### Aim of the task
In the entries below, find each line with the word "edizione" and pull it out.

Collected data
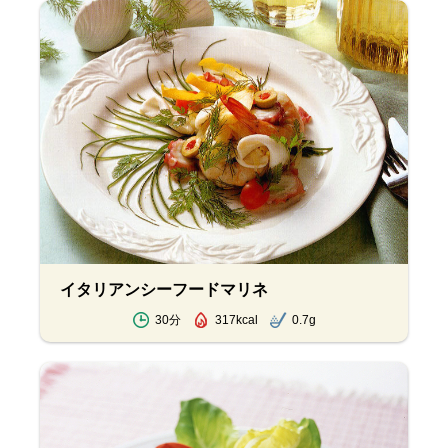
イタリアンシーフードマリネ
30分
317kcal
0.7g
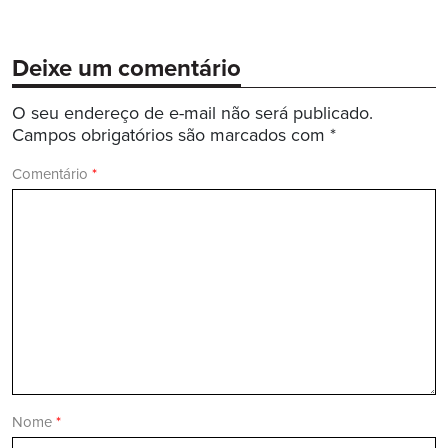
Deixe um comentário
O seu endereço de e-mail não será publicado.
Campos obrigatórios são marcados com
*
Comentário
*
Nome
*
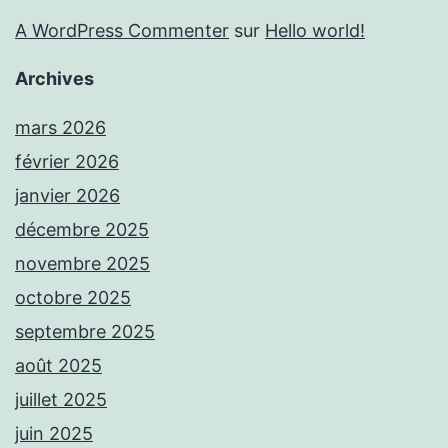
A WordPress Commenter
sur
Hello world!
Archives
mars 2026
février 2026
janvier 2026
décembre 2025
novembre 2025
octobre 2025
septembre 2025
août 2025
juillet 2025
juin 2025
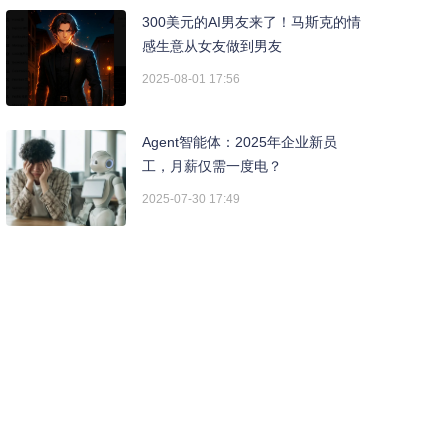
300美元的AI男友来了！马斯克的情
感生意从女友做到男友
2025-08-01 17:56
Agent智能体：2025年企业新员
工，月薪仅需一度电？
2025-07-30 17:49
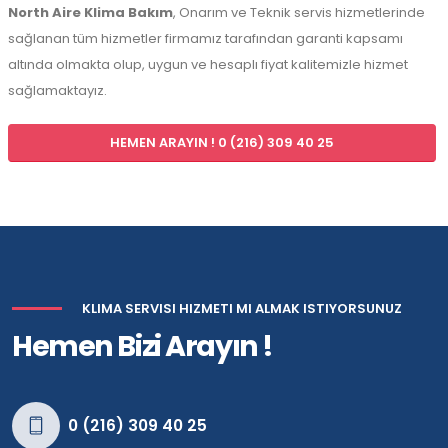
North Aire Klima Bakım
, Onarım ve Teknik servis hizmetlerinde
sağlanan tüm hizmetler firmamız tarafından garanti kapsamı
altında olmakta olup, uygun ve hesaplı fiyat kalitemizle hizmet
sağlamaktayız.
HEMEN ARAYIN ! 0 (216) 309 40 25
KLIMA SERVISI HIZMETI MI ALMAK ISTIYORSUNUZ
Hemen Bizi Arayın !
0 (216) 309 40 25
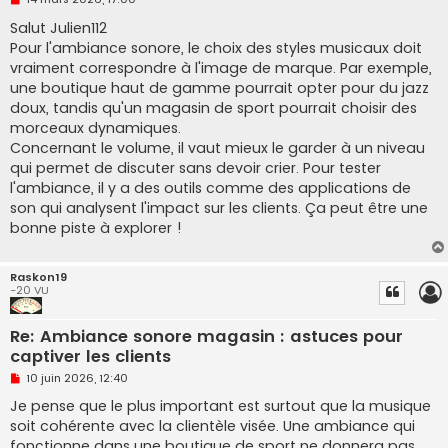
e
s
Salut Julien112
s
Pour l'ambiance sonore, le choix des styles musicaux doit
a
g
vraiment correspondre à l'image de marque. Par exemple,
e
une boutique haut de gamme pourrait opter pour du jazz
n
o
doux, tandis qu'un magasin de sport pourrait choisir des
n
morceaux dynamiques.
l
u
Concernant le volume, il vaut mieux le garder à un niveau
qui permet de discuter sans devoir crier. Pour tester
l'ambiance, il y a des outils comme des applications de
son qui analysent l'impact sur les clients. Ça peut être une
bonne piste à explorer !
Raskon19
-20 VU
Re: Ambiance sonore magasin : astuces pour
captiver les clients
M
10 juin 2026, 12:40
e
s
Je pense que le plus important est surtout que la musique
s
soit cohérente avec la clientèle visée. Une ambiance qui
a
g
fonctionne dans une boutique de sport ne donnera pas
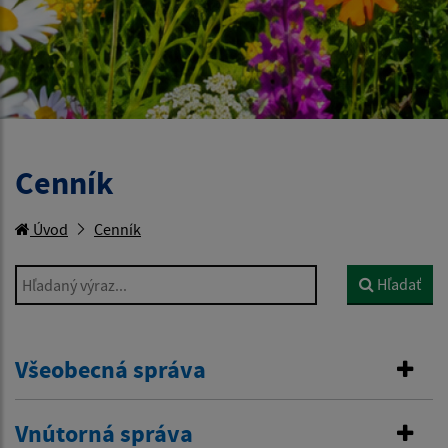
Cenník
Úvod
Cenník
Hľadaný výraz...
Hľadať
Všeobecná správa
Vnútorná správa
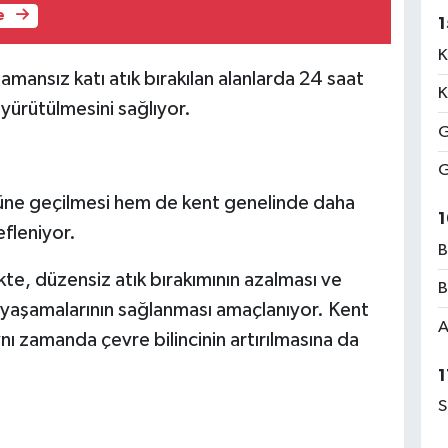
e
1
K
amansız katı atık bırakılan alanlarda 24 saat
K
yürütülmesini sağlıyor.
G
G
nüne geçilmesi hem de kent genelinde daha
1
fleniyor.
B
kte, düzensiz atık bırakımının azalması ve
B
 yaşamalarının sağlanması amaçlanıyor. Kent
A
nı zamanda çevre bilincinin artırılmasına da
1
S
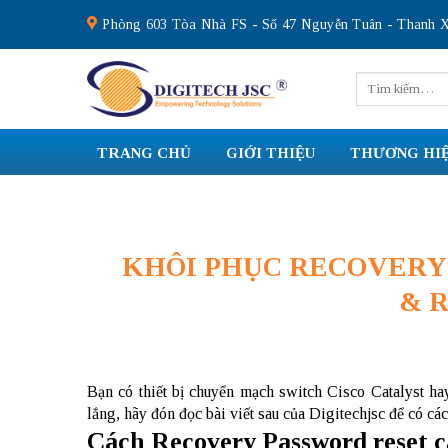
Skip
Phòng 603 Tòa Nhà FS - Số 47 Nguyễn Tuân - Thanh X
to
content
Tìm
kiếm:
TRANG CHỦ
GIỚI THIỆU
THƯƠNG HI
KHÔI PHỤC RECOVERY
& 
Bạn có thiết bị chuyển mạch switch Cisco Catalyst ha
lắng, hãy đón đọc bài viết sau của Digitechjsc để có c
Cách Recovery Password reset c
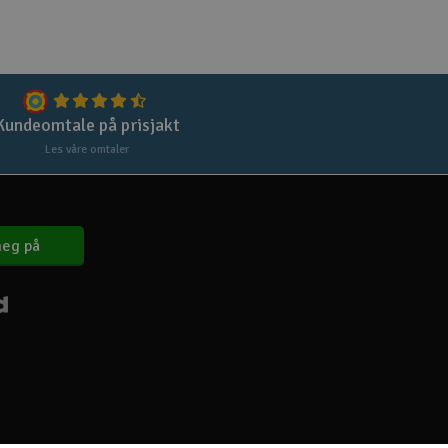
Lag
Skr
Tøm
Kundeomtale på prisjakt
Les våre omtaler
eg på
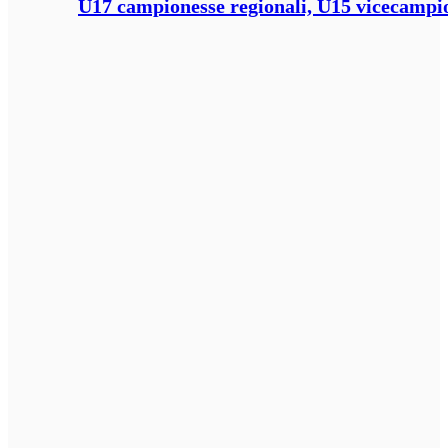
U17 campionesse regionali, U15 vicecampione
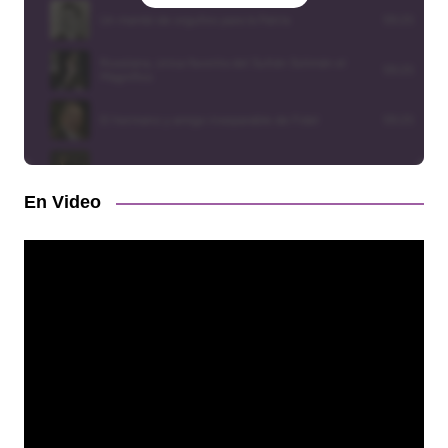
En Video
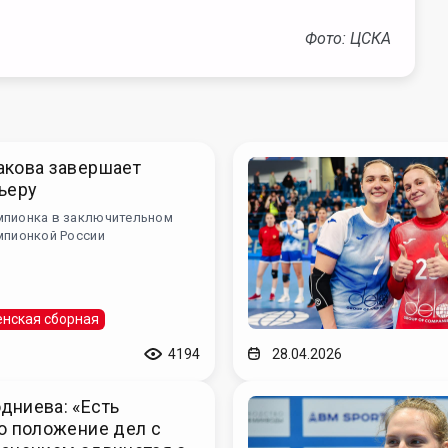
Фото: ЦСКА
акова завершает
ьеру
мпионка в заключительном
мпионкой России
нская сборная
4194
28.04.2026
дниева: «Есть
о положение дел с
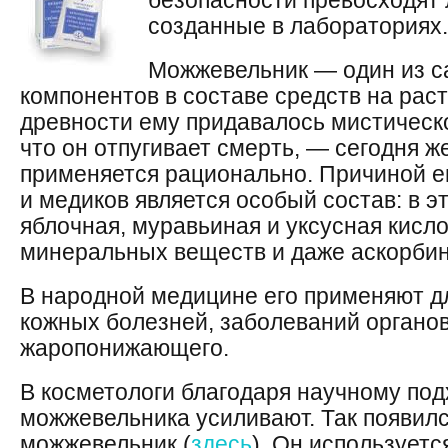
безопасности превосходят
созданные в лабораториях.
Можжевельник — один из 
компонентов в составе средств на рас
древности ему придавалось мистическо
что он отпугивает смерть, — сегодня 
применяется рационально. Причиной ег
и медиков является особый состав: в э
яблочная, муравьиная и уксусная кисл
минеральных веществ и даже аскорбин
В народной медицине его применяют д
кожных болезней, заболеваний органов
жаропонижающего.
В косметологи благодаря научному под
можжевельника усиливают. Так появилс
можжевельник (
здесь
). Он используетс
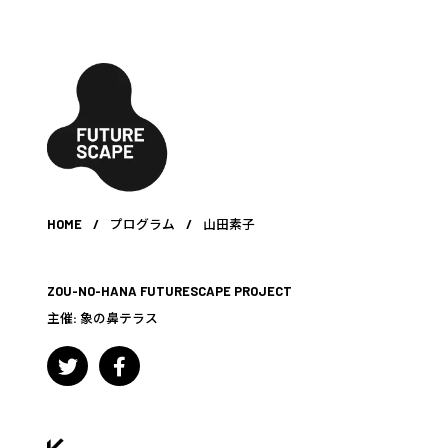
HOME
/
プログラム
/
山田素子
ZOU-NO-HANA FUTURESCAPE PROJECT
主催:
象の鼻テラス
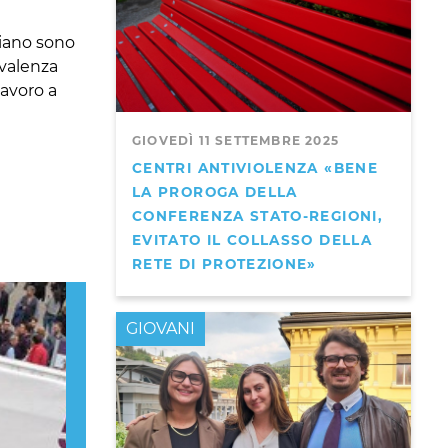
liano sono
evalenza
lavoro a
GIOVEDÌ 11 SETTEMBRE 2025
CENTRI ANTIVIOLENZA «BENE
LA PROROGA DELLA
CONFERENZA STATO-REGIONI,
EVITATO IL COLLASSO DELLA
RETE DI PROTEZIONE»
Next
GIOVANI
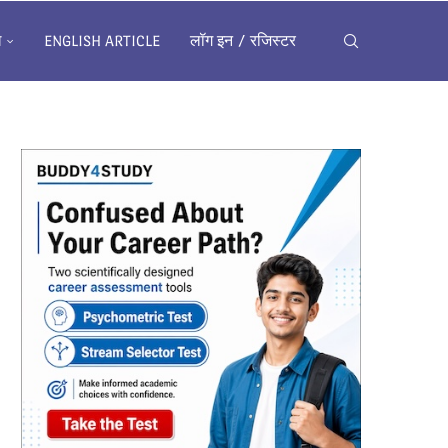
ख
ENGLISH ARTICLE
लॉग इन / रजिस्टर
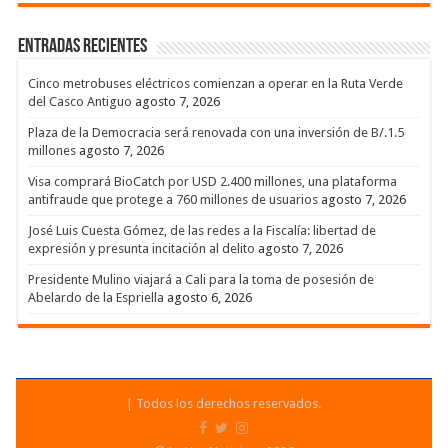
Entradas recientes
Cinco metrobuses eléctricos comienzan a operar en la Ruta Verde
del Casco Antiguo
agosto 7, 2026
Plaza de la Democracia será renovada con una inversión de B/.1.5
millones
agosto 7, 2026
Visa comprará BioCatch por USD 2.400 millones, una plataforma
antifraude que protege a 760 millones de usuarios
agosto 7, 2026
José Luis Cuesta Gómez, de las redes a la Fiscalía: libertad de
expresión y presunta incitación al delito
agosto 7, 2026
Presidente Mulino viajará a Cali para la toma de posesión de
Abelardo de la Espriella
agosto 6, 2026
| Todos los derechos reservados.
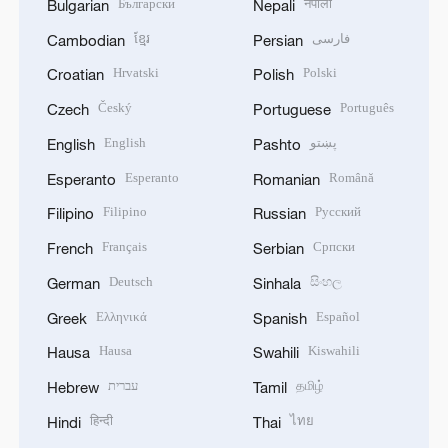
Български
नेपाली
Bulgarian
Nepali
ខ្មែរ
فارسی
Cambodian
Persian
Hrvatski
Polski
Croatian
Polish
Český
Português
Czech
Portuguese
English
پښتو
English
Pashto
Esperanto
Română
Esperanto
Romanian
Filipino
Русский
Filipino
Russian
Français
Српски
French
Serbian
Deutsch
සිංහල
German
Sinhala
Ελληνικά
Español
Greek
Spanish
Hausa
Kiswahili
Hausa
Swahili
עברית
தமிழ்
Hebrew
Tamil
हिन्दी
ไทย
Hindi
Thai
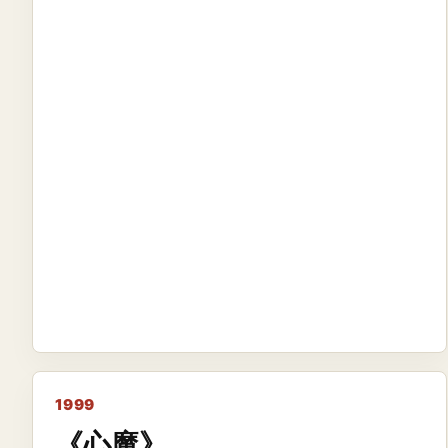
1999
《心魔》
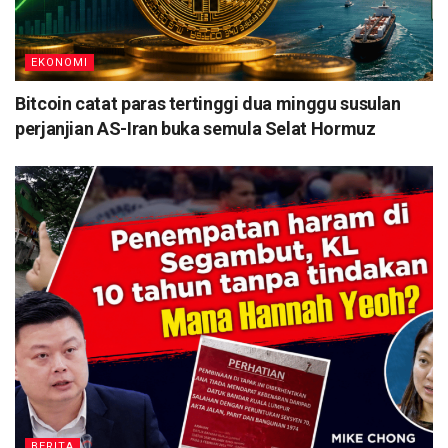
EKONOMI
Bitcoin catat paras tertinggi dua minggu susulan
perjanjian AS-Iran buka semula Selat Hormuz
BERITA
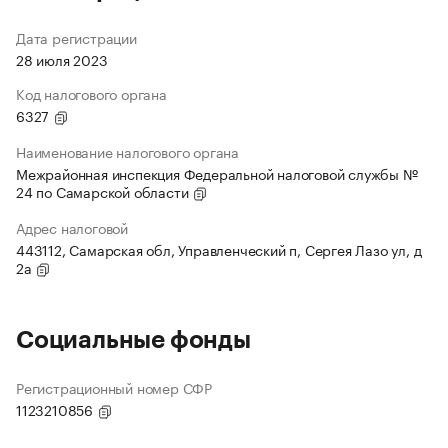
Дата регистрации
28 июля 2023
Код налогового органа
6327
Наименование налогового органа
Межрайонная инспекция Федеральной налоговой службы №
24 по Самарской области
Адрес налоговой
443112, Самарская обл, Управленческий п, Сергея Лазо ул, д
2а
Социальные фонды
Регистрационный номер СФР
1123210856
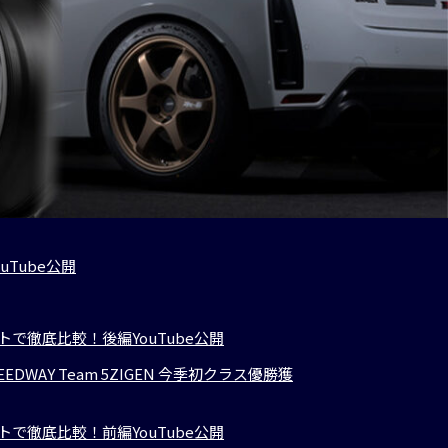
ouTube公開
キットで徹底比較！後編YouTube公開
UJI SPEEDWAY Team 5ZIGEN 今季初クラス優勝獲
キットで徹底比較！前編YouTube公開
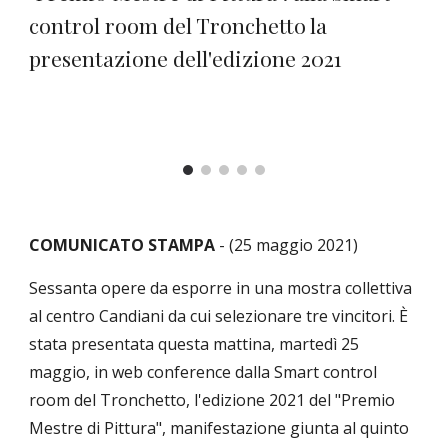
control room del Tronchetto la 
presentazione dell'edizione 2021
COMUNICATO STAMPA
 - (25 maggio 2021) 
Sessanta opere da esporre in una mostra collettiva 
al centro Candiani da cui selezionare tre vincitori. È 
stata presentata questa mattina, martedì 25 
maggio, in web conference dalla Smart control 
room del Tronchetto, l'edizione 2021 del "Premio 
Mestre di Pittura", manifestazione giunta al quinto 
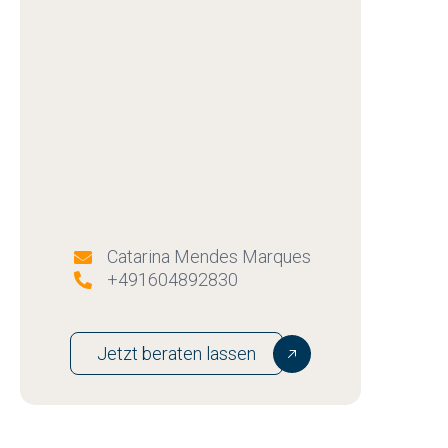
Catarina Mendes Marques

+491604892830

Jetzt beraten lassen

### Solution to the problem
presentazione dell'edizione 2021
room del Tronchetto, l'edizione 2021 del "Premio 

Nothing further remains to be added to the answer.